▶ **TASK PROMPT**:
Every line of the listing below is to be repeated exactly; the pictures stay out.

▶ **DATA SECTION**:
========
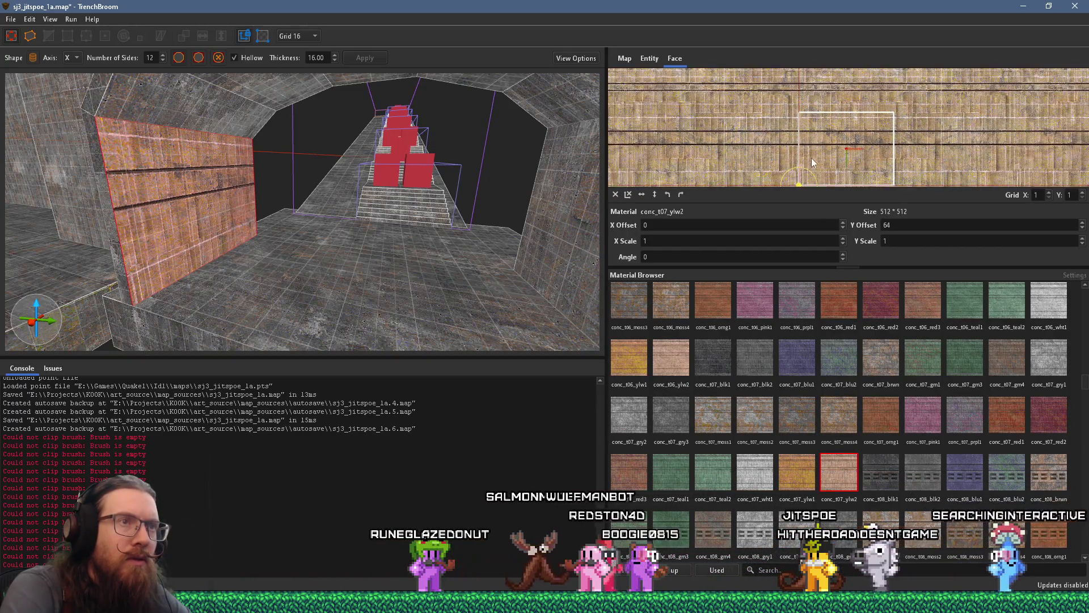
{"action": "scroll", "coordinate": [809, 178], "scroll_direction": "down", "scroll_amount": 1}
{"action": "scroll", "coordinate": [715, 122], "scroll_direction": "up", "scroll_amount": 5}
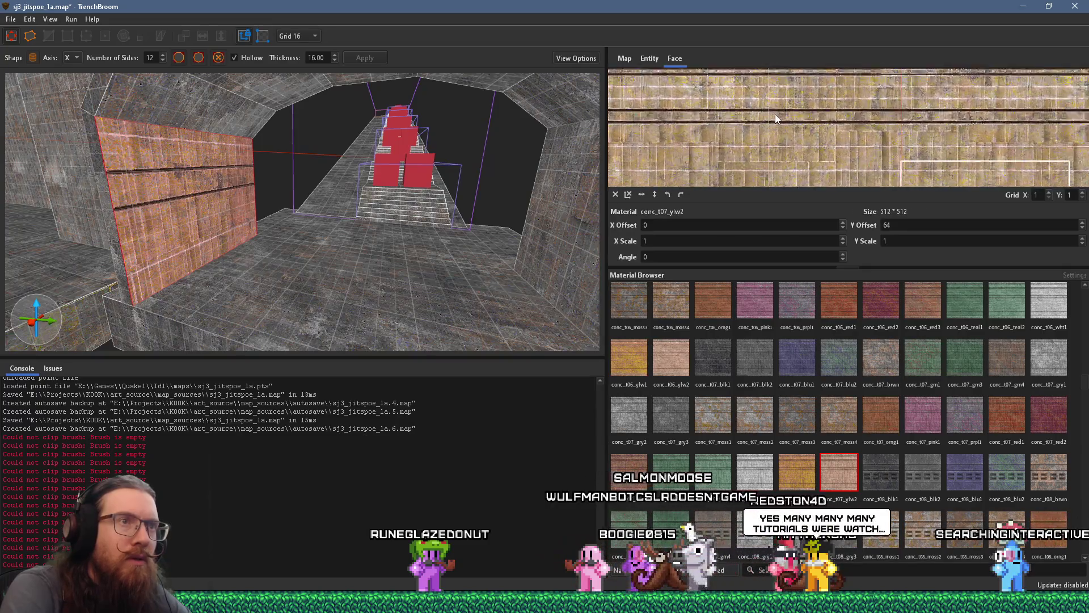
{"action": "scroll", "coordinate": [826, 414], "scroll_direction": "down", "scroll_amount": 3}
========
▶ **OUTPUT**:
{"action": "scroll", "coordinate": [809, 178], "scroll_direction": "down", "scroll_amount": 1}
{"action": "scroll", "coordinate": [715, 122], "scroll_direction": "up", "scroll_amount": 5}
{"action": "scroll", "coordinate": [826, 414], "scroll_direction": "down", "scroll_amount": 3}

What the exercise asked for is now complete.